В 1822 г. художника постигло несчастье: он упал с лошади, получив тяжёлую травму позвоночника. Через два года, на тридцать третьем году жизни, он умер. Автор некролога в одной из парижских газет назвал Теодора Жерико «юным романтиком» — так впервые был замечен романтизм во французской живописи.
Эжен Делакруа (1798–1863)
20-е гг. XIX в. были для Франции временем становления романтического искусства. Молодые художники объявили своим учителям настоящую войну. Историки назвали их выступление «романтической битвой», а её героем стал живописец Эжен Фердинанд Виктор Делакруа.

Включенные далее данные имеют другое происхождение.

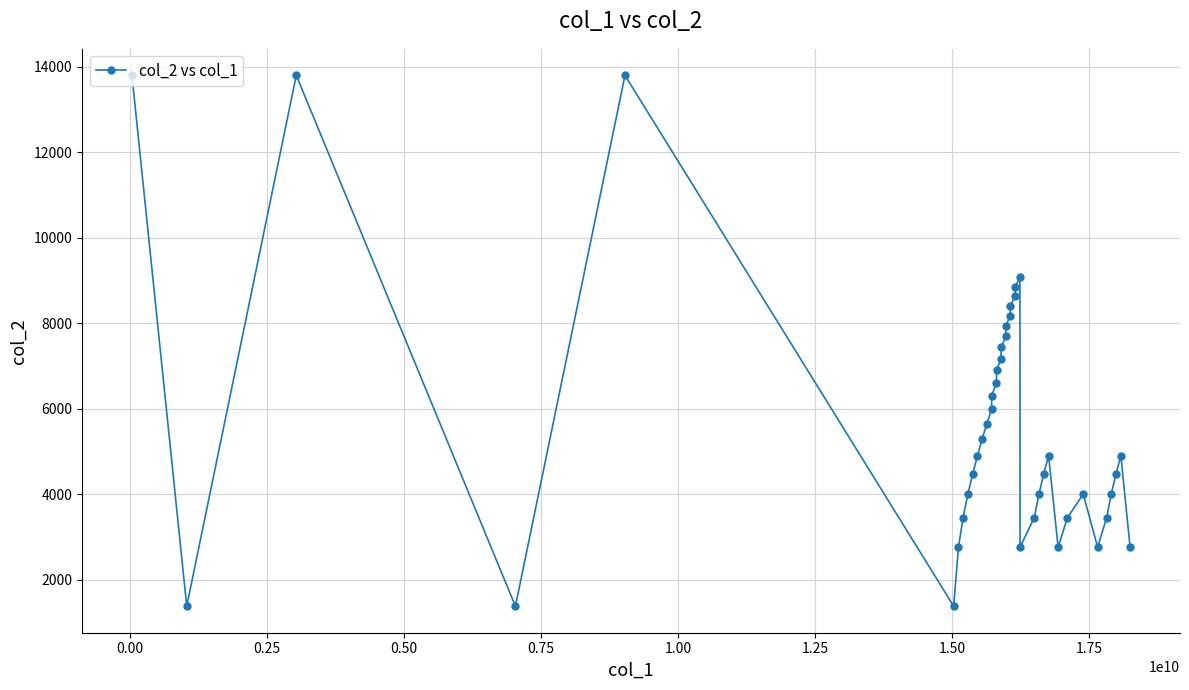

What is the difference between the maximum and second lowest values?

12420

Эжен Делакруа родился в городке Шарантон-Сен-Морис под Парижем. Будущий художник рано осиротел. В 1815 г. он поступил учеником в мастерскую Пьера Нарсиса Герена (1774–1833), у которого незадолго до этого учился Теодор Жерико.
В те времена одной из самых читаемых книг была «Божественная комедия» итальянского поэта эпохи Возрождения Данте Алигьери, в которой автор рассказывает о своём воображаемом путешествии по загробному миру. Проводником Данте служит древнеримский поэт Вергилий. В первой картине Делакруа «Данте и Вергилий» («Ладья Данте») (1822 г.) люди играют подчинённую роль: Данте не герой, а свидетель; он полон ужаса, однако пытается сохранить достоинство. Он не даёт гневу или отчаянию овладеть собой, в отличие от пленников Ада — грешников, барахтающихся в волнах загробной реки Стикс.

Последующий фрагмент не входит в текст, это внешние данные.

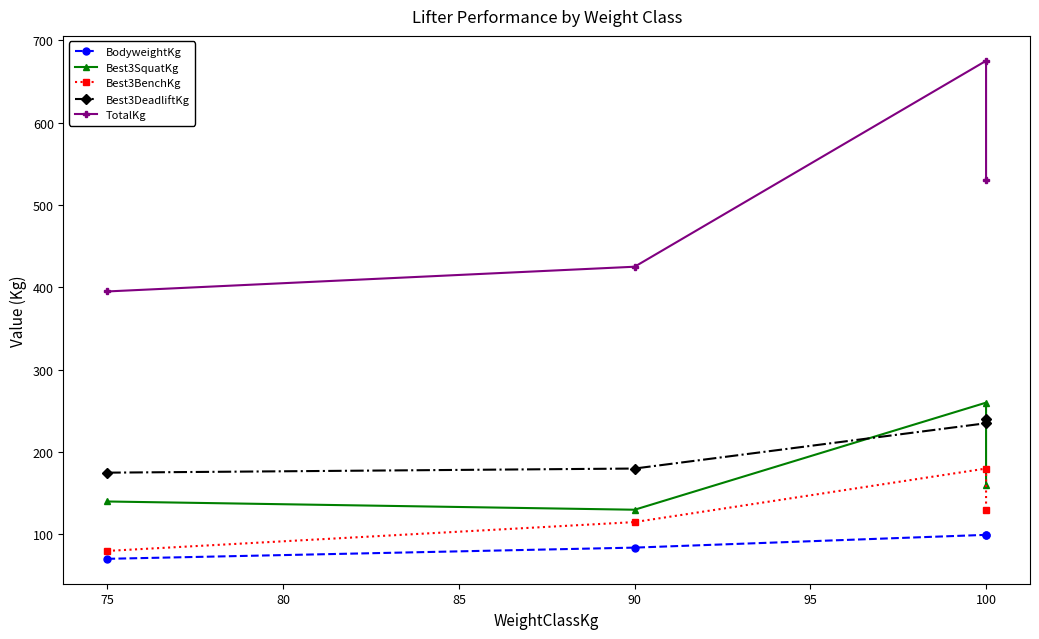

List the series in order of their peak value, lowest first.

BodyweightKg, Best3BenchKg, Best3DeadliftKg, Best3SquatKg, TotalKg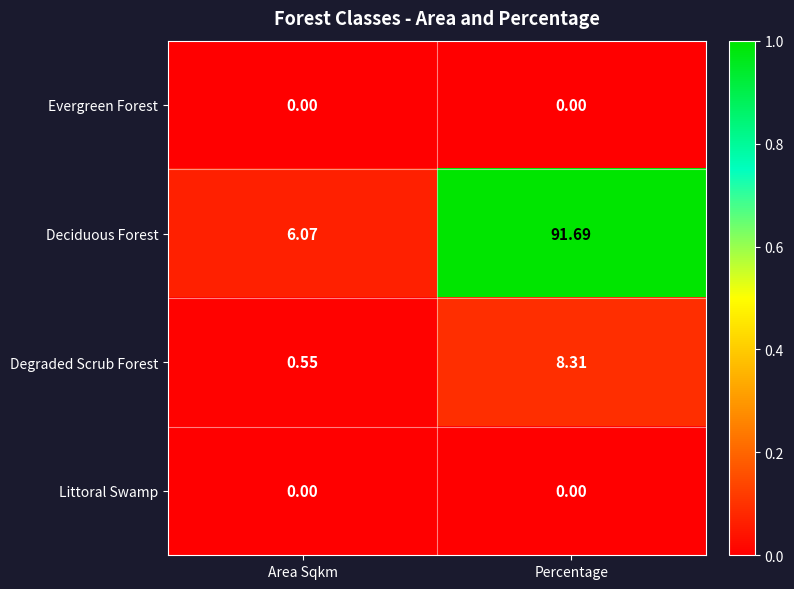

Which series changed the most between Area Sqkm and Percentage?

Deciduous Forest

Современники Делакруа напряжённо следили за ходом освободительной революции в Греции 1821–1829 гг. (с XV в. Греция находилась под властью Турции). Делакруа выбрал, пожалуй, самую трагическую страницу греческой эпопеи. В сентябре 1821 г. турецкие каратели уничтожили мирное население Хиоса, греческого острова в Эгейском море, близ берегов Малой Азии. Более сорока тысяч греков было убито и около двадцати тысяч обращено в рабство. Откликом художника на эти события стала картина «Хиосская резня» (1824 г.).
На первом плане картины фигуры обречённых хиосцев в пёстрых лохмотьях; фоном им служат тёмные силуэты вооружённых турок. Большинство пленников безучастны к своей судьбе, лишь дети тщетно умоляют родителей защитить их. Далее — панорама залитой солнцем долины; здесь среди ослепительно белых домиков происходит избиение греков (то же ждёт и персонажей первого плана). Затем возникает новая тёмная полоса — море, сменяясь светлой — небом. По силе воздействия на зрителя «Хиосская резня» могла сравниться только с «Плотом „Медузы“». Но образный язык Делакруа иной, чем у Жерико: это не сухой и точный стиль репортёра, а возвышенная речь автора классической трагедии. Турецкий всадник, который тащит за собой девушку-гречанку, выглядит своеобразным символом порабощения. Не менее символичны и другие фигуры: мёртвая мать, к груди которой тянется младенец; обнажённый раненый грек — его кровь уходит в сухую землю, а рядом валяются сломанный кинжал и опустошённая грабителями сумка.
Здесь Делакруа обращается к древней истории. Ассирийский царь Сарданапал (легендарное имя царя Ашшурбанипала; 669 — около 633 гг. до н. э.), дворец которого окружили врага, приказал слугам сжечь его самого и всё, чем он владел, — женщин, лошадей, драгоценности. Мрачный деспот тяжело опустился на ложе, а вокруг него кружится жуткий хоровод из человеческих и конских тел, золота и пурпура, стали и крови. Бешеный ритм кисти Делакруа заставляет вспомнить насмешки критиков: «Этот человек пишет пьяной метлой». Позы бьющихся в конвульсиях рабынь и яркие алые пятна выглядят как предвестие языков пламени, в котором погибнет Сарданапал.
Уже закончив «Хиосскую резню», Делакруа увидел в Салоне несколько полотен английского пейзажиста Джона Констебла и переписал свою картину, полностью изменив её колорит. Видимо, только тогда ему удалось добиться в пейзаже этой волшебной лёгкости переходов от коричневого тона к ярко-жёлтому и от иссиня-чёрного к серебристо-серому. Мастерски передан спокойный, щедро окрашенный солнцем воздух южного полдня — он даёт жизнь неподвижным фигурам.